O prestígio da conquista encorajaria o investimento, o que garantiria um aumento na produção anual de carros (de menos de 100 para 400 veículos), o crescimento necessário para sair do sufoco. E para vender mais carros, nada melhor que a publicidade de uma vitória.

“Você ganha a corrida no domingo, e os consumidores compram carros da marca na segunda”, diz Ferrari, no filme.

Interessante observar como o fato de a Ferrari fabricar carros com a motivação maior de vencer as corridas foi o que fez a empresa prosperar. O foco estava na performance dos veículos, o que exigia muito esforço em termos de engenharia e, com o tempo, acabou definindo seu mercado de alto desempenho. O fundador até costumava dizer que não vendia carros e sim “motores”.

Com estreia no Brasil prevista para o início do ano que vem, o longa-metragem é baseado na biografia “Enzo Ferrari: The Man and the Machine”, escrito pelo americano Brock Yates e publicado em 1991. Daqui também foi extraída a crise pessoal que Ferrari enfrentava em 1957.

O casamento com Laura Dominica Garello (Penélope Cruz), parceira de Ferrari nos negócios, desmoronava – principalmente depois da morte do filho do casal. E para piorar, Ferrari tinha um filho, Piero Lardi Ferrari (hoje o vice-presidente da empresa, com 78 anos), com a amante, Lina Lardi (Shailene Woodley), um fato que a esposa até então desconhecia.

“Naquele ano, houve uma colisão de conflitos na vida de Enzo Ferrari. A empresa estava falindo, ele tinha perdido o filho e casamento com Laura chegava ao fim. E o futuro (tanto da família Ferrari quanto da companhia) dependia desse momento”, contou o diretor Michael Mann, em Veneza, ao justificar o recorte de tempo escolhido para a produção.

“Sua história é profundamente humana. E, quando você encontra um personagem tão dinâmico e operístico quanto ele, quanto mais específica a abordagem e quanto mais fundo você mergulha, mais universal a sua história se torna”, completou Mann, em encontro com a imprensa do qual NeoFeed participou.

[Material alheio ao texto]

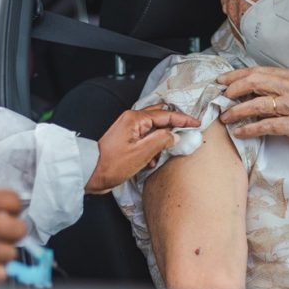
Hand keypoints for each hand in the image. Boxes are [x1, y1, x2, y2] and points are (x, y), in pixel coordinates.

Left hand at [86, 105, 200, 193]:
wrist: (91, 173)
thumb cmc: (112, 164)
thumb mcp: (141, 153)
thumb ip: (161, 141)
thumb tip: (175, 135)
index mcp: (135, 118)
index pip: (166, 115)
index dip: (184, 119)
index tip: (197, 124)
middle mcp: (132, 119)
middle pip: (160, 117)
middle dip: (173, 126)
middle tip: (186, 134)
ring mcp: (129, 129)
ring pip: (154, 129)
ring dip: (161, 141)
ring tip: (161, 155)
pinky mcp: (127, 139)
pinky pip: (146, 138)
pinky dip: (152, 148)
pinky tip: (150, 161)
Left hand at [217, 67, 288, 162]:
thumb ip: (282, 91)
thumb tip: (253, 92)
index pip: (259, 71)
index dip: (237, 75)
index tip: (221, 80)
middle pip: (255, 81)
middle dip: (233, 89)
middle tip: (220, 98)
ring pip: (258, 103)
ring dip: (237, 111)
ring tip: (225, 117)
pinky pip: (267, 125)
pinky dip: (250, 129)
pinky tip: (240, 132)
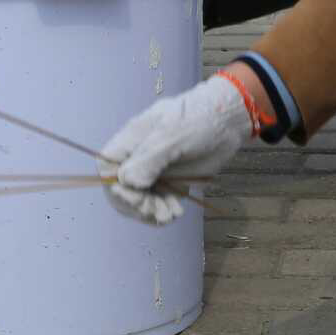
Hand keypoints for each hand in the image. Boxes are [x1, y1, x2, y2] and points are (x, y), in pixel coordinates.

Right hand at [99, 74, 251, 224]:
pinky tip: (176, 212)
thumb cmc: (199, 119)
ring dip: (151, 212)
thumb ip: (149, 159)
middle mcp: (139, 157)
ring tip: (170, 215)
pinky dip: (163, 212)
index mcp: (132, 140)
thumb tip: (127, 182)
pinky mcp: (170, 183)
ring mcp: (154, 171)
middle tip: (154, 212)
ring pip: (139, 200)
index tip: (135, 197)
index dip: (115, 187)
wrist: (228, 122)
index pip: (107, 167)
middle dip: (135, 205)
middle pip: (121, 189)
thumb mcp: (173, 135)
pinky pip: (158, 203)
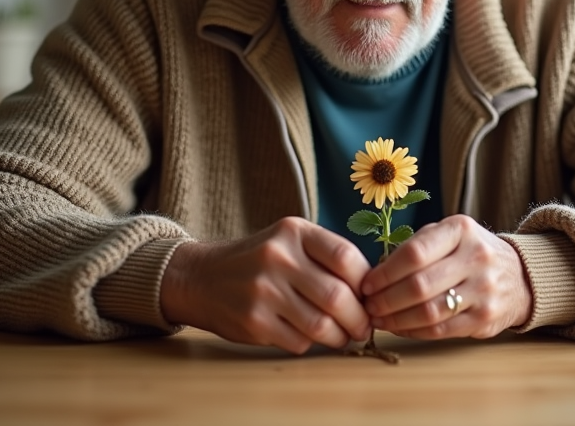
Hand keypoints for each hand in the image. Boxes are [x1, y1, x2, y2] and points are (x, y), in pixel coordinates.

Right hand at [159, 217, 372, 354]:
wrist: (201, 278)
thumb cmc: (258, 260)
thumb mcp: (289, 241)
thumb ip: (327, 257)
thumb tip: (373, 290)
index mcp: (293, 231)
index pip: (346, 256)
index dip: (366, 282)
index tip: (370, 296)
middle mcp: (278, 257)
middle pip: (337, 296)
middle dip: (359, 319)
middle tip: (364, 327)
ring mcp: (263, 291)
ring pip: (321, 325)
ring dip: (340, 337)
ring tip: (342, 336)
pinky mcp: (253, 322)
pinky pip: (299, 342)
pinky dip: (311, 344)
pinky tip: (309, 337)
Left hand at [360, 214, 531, 339]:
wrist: (518, 276)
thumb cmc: (469, 253)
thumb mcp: (449, 235)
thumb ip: (416, 247)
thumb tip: (374, 274)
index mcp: (461, 230)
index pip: (414, 253)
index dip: (385, 272)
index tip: (366, 283)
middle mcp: (476, 258)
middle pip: (420, 285)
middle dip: (386, 299)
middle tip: (367, 305)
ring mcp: (484, 290)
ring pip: (430, 311)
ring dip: (396, 319)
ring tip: (378, 319)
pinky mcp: (485, 318)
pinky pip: (441, 330)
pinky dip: (414, 332)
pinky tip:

E os desastres, que eram ainda mais comuns no automobilismo daquela época, ainda acrescentam mais drama ao roteiro. Há cenas em que os pilotos escrevem cartas de despedida às namoradas e aos familiares, na noite anterior à corrida – mostrando que a fatalidade nas pistas era quase algo corriqueiro.

Duas sequências impressionam pelo realismo na reconstrução. Em uma delas, o piloto Alfonso de Portago (interpretado pelo brasileiro Gabriel Leone) nem se incomoda em conseguir uma vaga na Ferrari ao assistir à morte de seu antecessor em um teste.

E, mais tarde, o próprio Portago vai se deparar com a morte na tal corrida Mille Miglia, a que representava a esperança de recuperação da Ferrari, que tinha cinco competidores.

Ainda que a prova tenha sido marcada pela tragédia, com a morte de um piloto, um navegador e nove espectadores, incluindo cinco crianças (assim que o pneu de uma Ferrari 335 S estourou na estrada perto da cidadezinha de Guidizzolo), a escuderia conquistou o podium, com a vitória de Piero Taruffi (vivido por Patrick Dempsey).

Mas o fundador da Ferrari só conseguiu comemorar o feito (e a concretização de seu plano comercial) mais tarde. Só depois de a empresa ser isentada da responsabilidade do acidente.

O problema não foi a qualidade do pneu, conforme a suspeita inicial. E sim de um objeto pontudo que foi parar na pista de rua e o furou, fazendo o piloto perder o controle do carro em alta velocidade e voar por cima do público.